_ABOUT THIS EXERCISE:_ In the entries below, locate each line that contains the word "addominali" and copy those lines.

_RECORDS PROVIDED:_
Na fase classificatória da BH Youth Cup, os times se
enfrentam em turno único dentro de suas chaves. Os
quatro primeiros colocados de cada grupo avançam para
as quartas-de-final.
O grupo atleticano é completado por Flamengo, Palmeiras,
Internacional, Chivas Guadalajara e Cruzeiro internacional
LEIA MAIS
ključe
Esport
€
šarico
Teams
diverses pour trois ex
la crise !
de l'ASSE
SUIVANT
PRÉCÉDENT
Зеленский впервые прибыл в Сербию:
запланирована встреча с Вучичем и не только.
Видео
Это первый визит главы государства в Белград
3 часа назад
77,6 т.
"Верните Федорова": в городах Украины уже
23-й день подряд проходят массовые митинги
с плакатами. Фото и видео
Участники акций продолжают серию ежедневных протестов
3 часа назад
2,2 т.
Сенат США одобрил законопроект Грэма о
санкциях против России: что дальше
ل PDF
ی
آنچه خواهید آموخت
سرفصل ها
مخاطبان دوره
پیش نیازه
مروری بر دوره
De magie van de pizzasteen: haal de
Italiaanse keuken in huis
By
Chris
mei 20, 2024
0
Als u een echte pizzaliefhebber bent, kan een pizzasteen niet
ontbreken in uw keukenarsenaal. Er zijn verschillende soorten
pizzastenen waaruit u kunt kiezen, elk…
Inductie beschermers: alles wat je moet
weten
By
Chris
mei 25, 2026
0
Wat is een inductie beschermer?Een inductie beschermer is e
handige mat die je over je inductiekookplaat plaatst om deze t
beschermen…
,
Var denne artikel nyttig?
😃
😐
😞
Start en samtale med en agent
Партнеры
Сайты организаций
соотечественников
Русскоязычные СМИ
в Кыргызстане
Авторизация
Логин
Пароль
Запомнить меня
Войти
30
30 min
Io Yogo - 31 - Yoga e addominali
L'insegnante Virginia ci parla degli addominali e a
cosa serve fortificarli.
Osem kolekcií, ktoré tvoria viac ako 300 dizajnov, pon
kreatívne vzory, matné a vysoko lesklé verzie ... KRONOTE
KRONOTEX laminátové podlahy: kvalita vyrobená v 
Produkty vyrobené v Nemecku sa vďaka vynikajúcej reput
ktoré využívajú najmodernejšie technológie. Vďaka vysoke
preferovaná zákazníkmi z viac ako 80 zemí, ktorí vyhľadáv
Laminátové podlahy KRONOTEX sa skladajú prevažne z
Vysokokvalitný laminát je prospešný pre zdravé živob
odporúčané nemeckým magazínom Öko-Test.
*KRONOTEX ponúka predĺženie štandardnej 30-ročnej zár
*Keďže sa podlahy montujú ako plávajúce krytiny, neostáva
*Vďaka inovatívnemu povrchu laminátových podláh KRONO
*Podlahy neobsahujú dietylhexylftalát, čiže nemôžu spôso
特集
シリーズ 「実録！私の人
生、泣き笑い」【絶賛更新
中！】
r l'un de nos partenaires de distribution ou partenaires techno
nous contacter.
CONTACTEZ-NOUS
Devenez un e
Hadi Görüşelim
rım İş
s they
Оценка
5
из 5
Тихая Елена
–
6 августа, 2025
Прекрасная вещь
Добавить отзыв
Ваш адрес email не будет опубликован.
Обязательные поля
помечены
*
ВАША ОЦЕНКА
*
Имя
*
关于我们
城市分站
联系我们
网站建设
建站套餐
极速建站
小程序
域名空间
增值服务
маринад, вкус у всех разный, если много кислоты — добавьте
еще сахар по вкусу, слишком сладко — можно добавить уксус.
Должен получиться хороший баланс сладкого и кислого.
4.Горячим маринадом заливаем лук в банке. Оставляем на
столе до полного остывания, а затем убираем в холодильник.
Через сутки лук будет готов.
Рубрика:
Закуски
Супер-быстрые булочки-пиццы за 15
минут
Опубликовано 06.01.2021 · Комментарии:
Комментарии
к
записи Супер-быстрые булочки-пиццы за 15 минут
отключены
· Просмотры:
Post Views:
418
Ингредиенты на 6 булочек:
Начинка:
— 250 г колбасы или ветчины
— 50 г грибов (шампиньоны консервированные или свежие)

_SOLUTION TO THIS PROBLEM:_
Io Yogo - 31 - Yoga e addominali
L'insegnante Virginia ci parla degli addominali e a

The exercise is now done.